The dictionary definition of "flaneur" is someone who walks around not doing anything in particular but watching people and society. The Shillong-based Shem (Adil Hussain) is seemingly a private investigator, but he is the flaneur of the title. In an early scene, he is seen gambling at a funeral. As Esther (Dawiat Syiem) passes them, Shem and his friends ask her for tea and snacks. Later, Shem says, in a voiceover we will hear throughout the film, "I went back home penniless that night but I must admit it was the best cup of tea I've ever had in a funeral house." He spends a lot of time at a local eatery, observing three young men. One stormy day, he says, "A terrible storm broke out that afternoon. Great lashings of lightning split the sky."

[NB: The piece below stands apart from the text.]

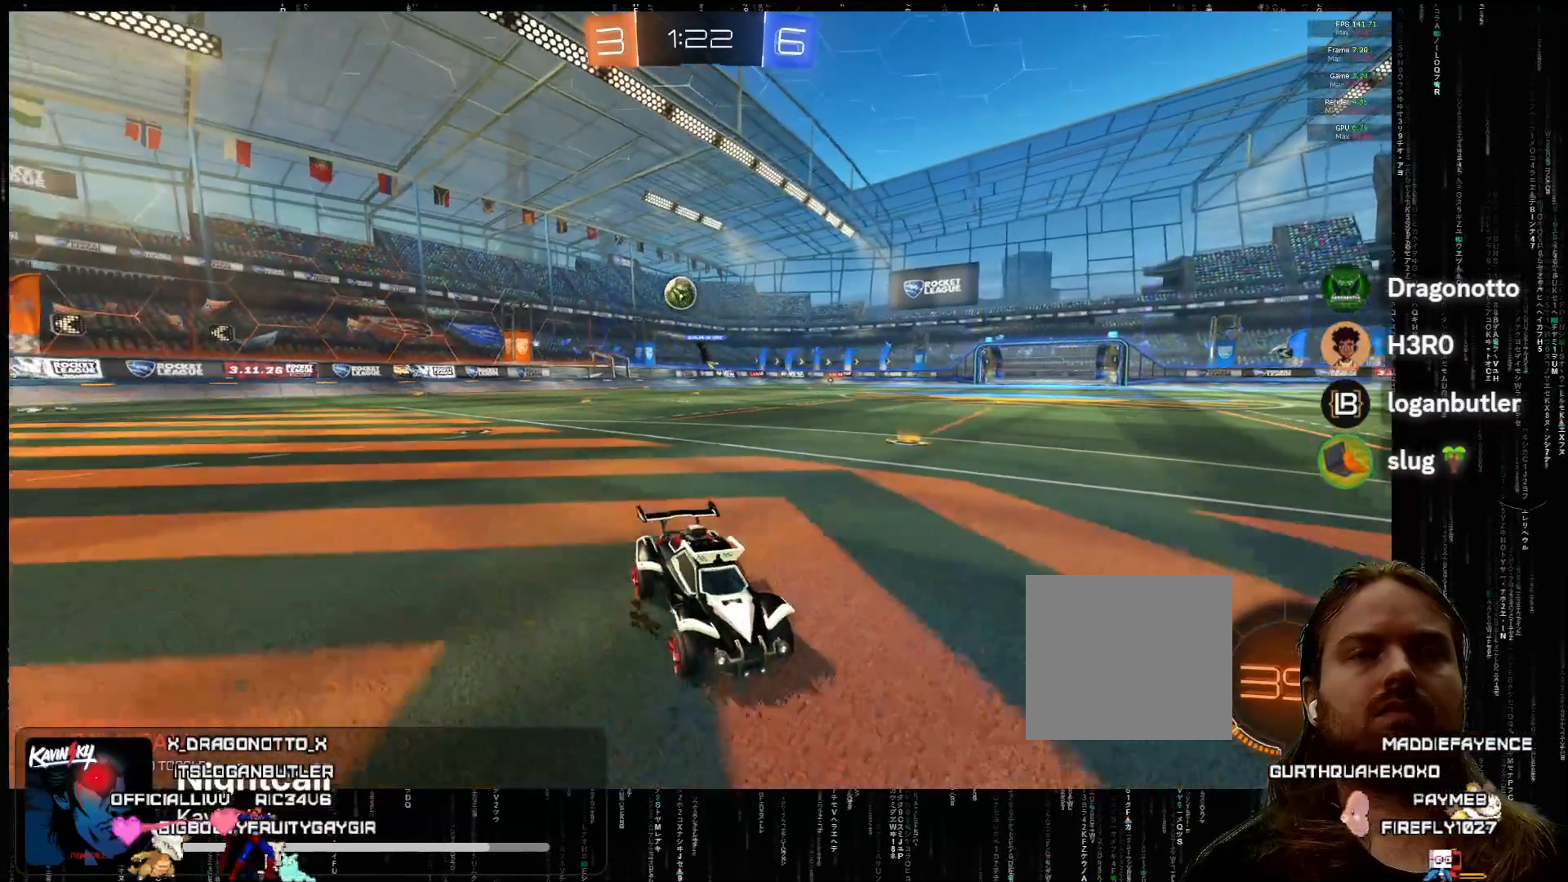
{"buttons": ["B", "R2"], "left_stick": "right", "events": [[83, "left_stick", "right"], [217, "left_stick", "center"], [267, "B", "down"], [267, "left_stick", "right"]]}
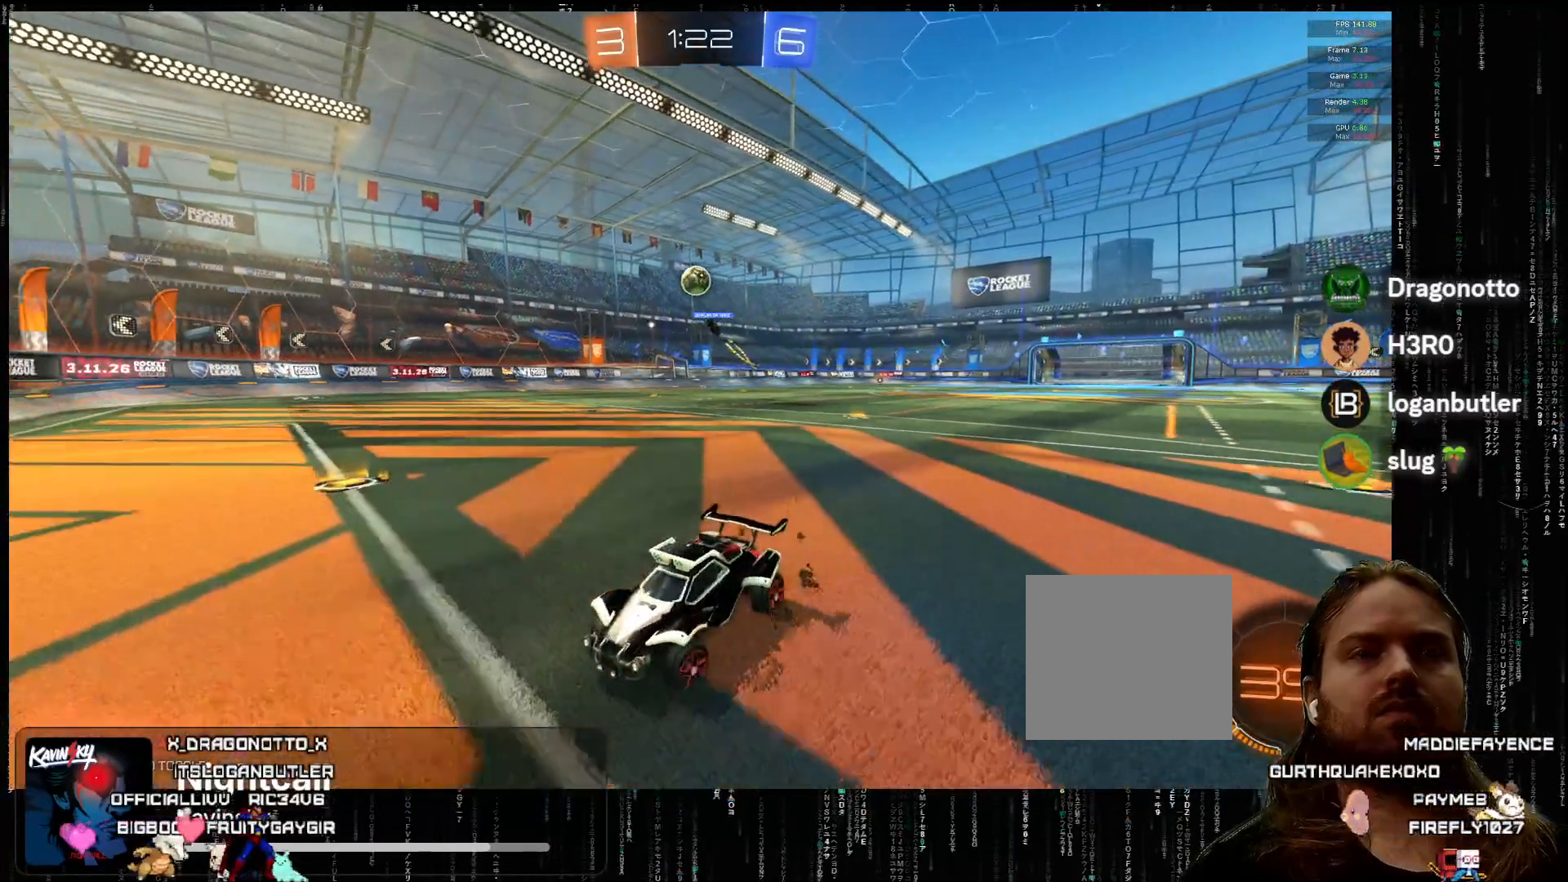
{"buttons": [], "left_stick": "right", "events": [[33, "B", "up"], [117, "left_stick", "center"], [433, "R2", "up"], [433, "left_stick", "right"]]}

Shem may observe and speak largely in a literary style of English, but the rest of Wanphrang Diengdoh's is in the Khasi language. On the surface, this dreamily paced narrative plays like noir. There's a series of burglaries, and after ages, Shem gets past the empty pages in his appointment diary and gets something to investigate. In between, we keep hearing those voiceovers. Or lines with a similar flavour. When Shem meets Esther in a bar, she asks, "Aren't you going to ask me what a nice girl like me is doing in a place like this?" Again, it's classic noir atmosphere, classic noir dialogue, and a classic femme fatale from noir. Adil Hussain does something wonderful.  Shem is haunted by a tragedy. There's a reason he has not touched a bottle of liquor in seven years. But Adil does not portray Shem as a man to be pitied. Like the rest of Shillong, he is trying to leave the past behind and look ahead – but can you really forget?

Hence the quote that opens the film: "I have no desire to suffer twice, in reality and then in retrospect." It's from Oedipus Rex, the Sophocles play, and Sophocles could have written the line for Shem, who is suffering twice: one, from the reality of what happened in the past, and two, from remembering that reality every single day. The film, similarly, depicts Shillong as a split personality. On the one hand, it is a land of rich myths and folklore (i.e. the past), and the creatures from those myths seem to have survived and the other is not mentioned clearly. Shem calls them "primeval things people talk about even today," like a bloodthirsty animal that dwelt in a cave. This is not a monster movie, but the monsters are in the mind. The reason Shillong suffers is its inability to move on from its past even as the modernised world has forced other aspects of the place to move on.

And that's why the burglaries are so tied to the past, to the Shillong that once was before Nagas and Mizos and Bangladeshis – called "those people", in a racist way – moved in. In one case, what's stolen is a necklace of immense cultural value. It's practically out of a myth, which plays out as a brightly coloured stretch that contrasts with the dull tones of the present day. But what about the intangibles that are being stolen (or disappear) every day: the stories, the sounds, the words of a land? So the thefts become a metaphor. Yes, there are things that are literally being stolen, but there's also the identity of Shillong that is vanishing. Esther seems to echo the filmmaker when she says she has a love-hate relationship with Shillong - and it makes sense that the truth is revealed by someone who has fled Shillong. One way to escape the suffering Sophocles talks about is to assume a new identity, create a new reality. Another way is to revel in the old, or live in the past. But being in the present, that's the painful part. In the guise of a whodunit, Lorni - the Flaneur captures the confusion of transition, a mystery that lies beyond the skills of a private investigator. All he can do is be a flaneur. He can watch but he cannot actually do anything.